O encontro, que teve a participação do conselheiro do TCE Carlos Thompson, do Promotor de Justiça Carlos Rodrigues, do procurador geral do Estado Wilkie Rebouças e do secretário de gestão Vagner Araújo, tratou da implementação de medidas administrativas de curto, médio e longo prazos com vistas a solucionar o crescente déficit do orçamento estadual e à retomada do equilíbrio fiscal. 

Atualmente, o Estado não vem conseguindo pagar parte da folha de pessoal dentro do mês – e não tem cumprido o repasse do duodécimo orçamentário integral para os demais Poderes. “A saída para a crise passa pelo diálogo – principalmente entre as instituições de Estado. Este pacto que estamos firmando é o melhor caminho para sairmos desta difícil situação. 

O gesto de sentar à mesa de forma transparente, responsável e construtiva é o que os norte-rio-grandenses esperam dos gestores. E é o que estamos fazendo aqui, discutindo medidas que não são apenas de governo, são de Estado”, declarou o governador Robinson. “Ficou definida a composição de um grupo técnico com representantes de todos os poderes que vai se reunir diariamente para dar sequência aos trabalhos. 

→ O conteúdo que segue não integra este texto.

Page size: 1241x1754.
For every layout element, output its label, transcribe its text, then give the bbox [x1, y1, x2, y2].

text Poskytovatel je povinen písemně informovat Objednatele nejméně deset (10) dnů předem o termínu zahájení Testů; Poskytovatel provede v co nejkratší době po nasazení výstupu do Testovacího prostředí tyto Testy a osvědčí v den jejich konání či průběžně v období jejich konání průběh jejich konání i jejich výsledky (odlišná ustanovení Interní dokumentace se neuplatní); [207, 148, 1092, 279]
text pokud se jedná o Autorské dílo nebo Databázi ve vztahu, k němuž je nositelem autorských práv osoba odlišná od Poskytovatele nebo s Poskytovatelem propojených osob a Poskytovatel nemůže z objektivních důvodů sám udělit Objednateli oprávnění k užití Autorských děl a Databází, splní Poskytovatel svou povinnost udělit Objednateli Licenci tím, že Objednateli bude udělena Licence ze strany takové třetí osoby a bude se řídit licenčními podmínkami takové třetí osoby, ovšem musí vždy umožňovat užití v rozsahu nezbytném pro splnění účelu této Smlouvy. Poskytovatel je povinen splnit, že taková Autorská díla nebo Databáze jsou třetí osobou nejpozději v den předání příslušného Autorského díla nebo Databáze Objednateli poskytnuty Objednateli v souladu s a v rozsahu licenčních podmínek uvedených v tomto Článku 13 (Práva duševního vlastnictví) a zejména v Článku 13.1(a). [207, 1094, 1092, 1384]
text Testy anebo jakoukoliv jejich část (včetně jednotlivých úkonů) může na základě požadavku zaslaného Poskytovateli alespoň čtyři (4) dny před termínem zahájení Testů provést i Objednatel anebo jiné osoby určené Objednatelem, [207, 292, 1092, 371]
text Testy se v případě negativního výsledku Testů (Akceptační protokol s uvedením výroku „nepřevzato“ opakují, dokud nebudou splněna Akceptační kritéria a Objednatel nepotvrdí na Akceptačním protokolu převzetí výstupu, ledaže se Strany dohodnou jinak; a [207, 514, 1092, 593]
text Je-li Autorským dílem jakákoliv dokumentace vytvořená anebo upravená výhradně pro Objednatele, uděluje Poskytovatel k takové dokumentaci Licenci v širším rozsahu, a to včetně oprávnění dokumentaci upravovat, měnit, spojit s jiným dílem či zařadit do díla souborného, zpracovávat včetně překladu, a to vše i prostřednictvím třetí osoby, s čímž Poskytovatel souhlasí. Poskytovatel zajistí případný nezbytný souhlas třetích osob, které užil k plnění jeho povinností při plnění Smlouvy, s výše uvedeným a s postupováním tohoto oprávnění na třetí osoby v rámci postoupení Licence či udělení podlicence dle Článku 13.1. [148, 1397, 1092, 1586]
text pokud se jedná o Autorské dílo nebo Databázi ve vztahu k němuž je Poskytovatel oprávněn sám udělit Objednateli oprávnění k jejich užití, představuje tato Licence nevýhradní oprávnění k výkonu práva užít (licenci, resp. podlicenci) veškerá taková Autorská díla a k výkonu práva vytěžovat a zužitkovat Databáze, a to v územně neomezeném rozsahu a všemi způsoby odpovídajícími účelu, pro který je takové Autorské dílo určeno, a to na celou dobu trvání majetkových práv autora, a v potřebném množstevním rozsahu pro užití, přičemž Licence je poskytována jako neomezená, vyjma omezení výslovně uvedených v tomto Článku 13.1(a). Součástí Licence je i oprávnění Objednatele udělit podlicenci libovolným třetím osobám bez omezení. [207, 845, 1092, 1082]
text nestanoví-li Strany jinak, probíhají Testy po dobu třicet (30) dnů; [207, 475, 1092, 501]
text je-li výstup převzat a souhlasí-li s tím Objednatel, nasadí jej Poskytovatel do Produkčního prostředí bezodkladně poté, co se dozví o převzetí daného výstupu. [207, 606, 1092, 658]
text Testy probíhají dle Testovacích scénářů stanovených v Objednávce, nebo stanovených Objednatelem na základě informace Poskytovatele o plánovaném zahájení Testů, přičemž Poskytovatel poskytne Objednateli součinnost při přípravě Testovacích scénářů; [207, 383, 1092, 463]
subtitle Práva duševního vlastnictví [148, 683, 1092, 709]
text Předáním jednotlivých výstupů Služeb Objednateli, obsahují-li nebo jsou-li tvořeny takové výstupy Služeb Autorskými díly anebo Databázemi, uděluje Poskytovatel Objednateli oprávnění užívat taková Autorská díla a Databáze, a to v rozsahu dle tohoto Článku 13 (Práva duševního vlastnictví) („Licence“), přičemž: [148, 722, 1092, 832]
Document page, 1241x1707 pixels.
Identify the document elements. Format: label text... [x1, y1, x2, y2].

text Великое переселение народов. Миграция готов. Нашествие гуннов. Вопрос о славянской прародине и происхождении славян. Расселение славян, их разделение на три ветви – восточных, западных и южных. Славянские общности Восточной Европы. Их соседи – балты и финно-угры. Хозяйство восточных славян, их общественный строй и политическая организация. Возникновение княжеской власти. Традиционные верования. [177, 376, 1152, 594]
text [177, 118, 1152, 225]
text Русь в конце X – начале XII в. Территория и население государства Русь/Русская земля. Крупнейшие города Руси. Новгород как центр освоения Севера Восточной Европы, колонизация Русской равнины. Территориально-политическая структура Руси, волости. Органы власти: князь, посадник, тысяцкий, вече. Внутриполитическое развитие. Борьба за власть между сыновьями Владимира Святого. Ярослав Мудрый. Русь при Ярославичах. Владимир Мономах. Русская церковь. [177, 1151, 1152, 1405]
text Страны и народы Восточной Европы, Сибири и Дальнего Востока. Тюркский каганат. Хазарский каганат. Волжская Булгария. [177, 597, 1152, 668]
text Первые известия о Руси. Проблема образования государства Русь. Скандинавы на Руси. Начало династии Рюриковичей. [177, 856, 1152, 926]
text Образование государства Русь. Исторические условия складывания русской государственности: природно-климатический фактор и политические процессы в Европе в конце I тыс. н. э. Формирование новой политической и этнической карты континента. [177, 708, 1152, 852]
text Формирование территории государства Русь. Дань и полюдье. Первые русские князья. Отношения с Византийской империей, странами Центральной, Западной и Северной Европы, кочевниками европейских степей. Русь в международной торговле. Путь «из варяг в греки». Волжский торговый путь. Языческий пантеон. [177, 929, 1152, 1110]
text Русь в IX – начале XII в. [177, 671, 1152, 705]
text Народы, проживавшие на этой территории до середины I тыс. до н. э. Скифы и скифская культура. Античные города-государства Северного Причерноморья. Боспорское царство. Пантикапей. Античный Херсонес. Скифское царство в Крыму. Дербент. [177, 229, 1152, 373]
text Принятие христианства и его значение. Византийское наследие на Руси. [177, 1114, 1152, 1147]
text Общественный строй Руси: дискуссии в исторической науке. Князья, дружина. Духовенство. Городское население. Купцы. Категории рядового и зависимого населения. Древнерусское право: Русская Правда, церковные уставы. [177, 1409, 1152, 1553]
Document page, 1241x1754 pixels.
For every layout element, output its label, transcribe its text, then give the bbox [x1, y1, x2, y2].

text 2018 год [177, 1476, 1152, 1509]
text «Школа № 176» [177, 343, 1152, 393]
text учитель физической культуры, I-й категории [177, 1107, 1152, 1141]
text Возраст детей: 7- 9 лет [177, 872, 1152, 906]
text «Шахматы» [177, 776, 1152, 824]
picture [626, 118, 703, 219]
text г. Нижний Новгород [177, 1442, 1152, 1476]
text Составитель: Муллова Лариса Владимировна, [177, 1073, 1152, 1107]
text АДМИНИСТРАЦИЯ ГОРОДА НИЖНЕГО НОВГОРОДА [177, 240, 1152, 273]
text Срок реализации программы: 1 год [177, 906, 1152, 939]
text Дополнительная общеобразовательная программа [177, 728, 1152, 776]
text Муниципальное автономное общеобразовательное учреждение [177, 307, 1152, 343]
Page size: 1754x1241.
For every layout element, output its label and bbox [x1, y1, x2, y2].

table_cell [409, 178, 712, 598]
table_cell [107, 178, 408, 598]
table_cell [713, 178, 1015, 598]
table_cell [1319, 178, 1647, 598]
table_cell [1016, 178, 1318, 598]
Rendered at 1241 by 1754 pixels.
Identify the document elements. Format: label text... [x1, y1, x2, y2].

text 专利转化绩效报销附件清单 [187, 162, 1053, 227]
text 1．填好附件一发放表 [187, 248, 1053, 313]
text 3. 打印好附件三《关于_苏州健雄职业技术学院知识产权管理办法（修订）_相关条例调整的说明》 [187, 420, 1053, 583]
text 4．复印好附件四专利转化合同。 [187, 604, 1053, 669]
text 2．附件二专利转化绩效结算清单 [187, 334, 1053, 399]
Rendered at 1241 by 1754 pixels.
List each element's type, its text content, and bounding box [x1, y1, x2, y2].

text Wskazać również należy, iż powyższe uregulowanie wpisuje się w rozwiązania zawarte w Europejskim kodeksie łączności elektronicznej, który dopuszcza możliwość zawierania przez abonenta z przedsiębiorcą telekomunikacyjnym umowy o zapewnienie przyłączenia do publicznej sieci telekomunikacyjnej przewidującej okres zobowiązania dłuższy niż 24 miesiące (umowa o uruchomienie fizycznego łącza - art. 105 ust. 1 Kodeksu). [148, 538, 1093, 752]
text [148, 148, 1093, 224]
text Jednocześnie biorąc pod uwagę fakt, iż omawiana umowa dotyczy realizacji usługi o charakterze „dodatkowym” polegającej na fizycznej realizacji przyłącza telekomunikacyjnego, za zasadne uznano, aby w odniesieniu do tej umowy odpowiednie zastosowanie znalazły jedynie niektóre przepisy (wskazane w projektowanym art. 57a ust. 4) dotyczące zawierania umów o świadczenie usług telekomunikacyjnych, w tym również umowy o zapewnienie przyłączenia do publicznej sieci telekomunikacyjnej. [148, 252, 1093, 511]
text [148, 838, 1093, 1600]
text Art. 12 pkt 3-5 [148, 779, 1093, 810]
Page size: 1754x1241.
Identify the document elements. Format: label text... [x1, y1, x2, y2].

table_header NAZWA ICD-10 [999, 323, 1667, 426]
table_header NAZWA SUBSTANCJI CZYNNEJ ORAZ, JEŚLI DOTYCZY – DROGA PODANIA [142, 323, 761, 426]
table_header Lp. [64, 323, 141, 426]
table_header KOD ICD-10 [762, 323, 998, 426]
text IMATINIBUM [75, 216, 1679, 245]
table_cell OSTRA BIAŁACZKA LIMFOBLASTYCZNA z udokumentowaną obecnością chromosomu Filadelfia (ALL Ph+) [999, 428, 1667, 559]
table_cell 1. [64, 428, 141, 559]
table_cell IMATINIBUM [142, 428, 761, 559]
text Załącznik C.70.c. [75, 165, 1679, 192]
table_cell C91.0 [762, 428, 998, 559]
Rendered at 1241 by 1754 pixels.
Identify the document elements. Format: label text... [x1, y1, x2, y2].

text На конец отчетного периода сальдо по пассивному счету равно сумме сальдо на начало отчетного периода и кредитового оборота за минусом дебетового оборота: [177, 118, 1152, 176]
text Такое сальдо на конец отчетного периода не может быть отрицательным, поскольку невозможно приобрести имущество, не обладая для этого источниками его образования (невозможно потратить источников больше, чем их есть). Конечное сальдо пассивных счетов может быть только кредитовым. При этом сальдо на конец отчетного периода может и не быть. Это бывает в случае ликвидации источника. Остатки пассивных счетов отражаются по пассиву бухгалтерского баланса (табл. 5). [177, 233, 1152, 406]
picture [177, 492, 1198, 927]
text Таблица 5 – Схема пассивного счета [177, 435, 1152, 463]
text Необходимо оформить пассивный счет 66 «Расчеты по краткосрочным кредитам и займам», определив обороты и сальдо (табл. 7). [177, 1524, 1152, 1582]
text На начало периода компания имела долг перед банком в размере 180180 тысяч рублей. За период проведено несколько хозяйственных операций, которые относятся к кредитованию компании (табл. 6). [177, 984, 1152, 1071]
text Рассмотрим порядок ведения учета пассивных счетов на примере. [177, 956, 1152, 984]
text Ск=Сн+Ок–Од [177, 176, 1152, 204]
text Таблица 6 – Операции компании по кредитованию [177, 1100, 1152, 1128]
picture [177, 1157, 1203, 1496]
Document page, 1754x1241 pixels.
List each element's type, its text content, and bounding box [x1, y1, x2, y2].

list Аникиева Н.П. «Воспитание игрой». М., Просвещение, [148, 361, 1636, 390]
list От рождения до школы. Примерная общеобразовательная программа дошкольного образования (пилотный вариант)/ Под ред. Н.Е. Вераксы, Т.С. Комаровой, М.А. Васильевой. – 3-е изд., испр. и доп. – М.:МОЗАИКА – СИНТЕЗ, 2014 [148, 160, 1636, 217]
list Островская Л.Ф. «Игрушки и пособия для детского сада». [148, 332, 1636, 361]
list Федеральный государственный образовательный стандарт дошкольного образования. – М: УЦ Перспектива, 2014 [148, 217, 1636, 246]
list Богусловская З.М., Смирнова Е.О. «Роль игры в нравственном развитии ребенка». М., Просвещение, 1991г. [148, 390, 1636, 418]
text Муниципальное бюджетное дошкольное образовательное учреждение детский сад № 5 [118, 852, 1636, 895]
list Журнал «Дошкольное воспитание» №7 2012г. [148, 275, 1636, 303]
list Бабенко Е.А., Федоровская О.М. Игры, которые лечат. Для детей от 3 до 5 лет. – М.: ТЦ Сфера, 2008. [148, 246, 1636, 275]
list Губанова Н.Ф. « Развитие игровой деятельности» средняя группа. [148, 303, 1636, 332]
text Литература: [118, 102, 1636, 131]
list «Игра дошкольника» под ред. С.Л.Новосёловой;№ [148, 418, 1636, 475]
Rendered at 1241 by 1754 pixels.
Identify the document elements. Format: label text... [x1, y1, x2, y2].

Eles vão analisar as iniciativas já em discussão, como a venda de ativos que não tenham função social. E vão medir o custo-benefício e a viabilidade legal de medidas que o Estado possa adotar para reduzir gastos e reequilibrar o caixa”, concluiu o vice-governador Fábio Dantas. A próxima reunião deverá contar com a participação dos presidentes da Assembleia Legislativa e do Tribunal de Justiça, que já manifestaram disposição em colaborar com as iniciativas em discussão, segundo afirmou o Procurador Geral Eudo Leite.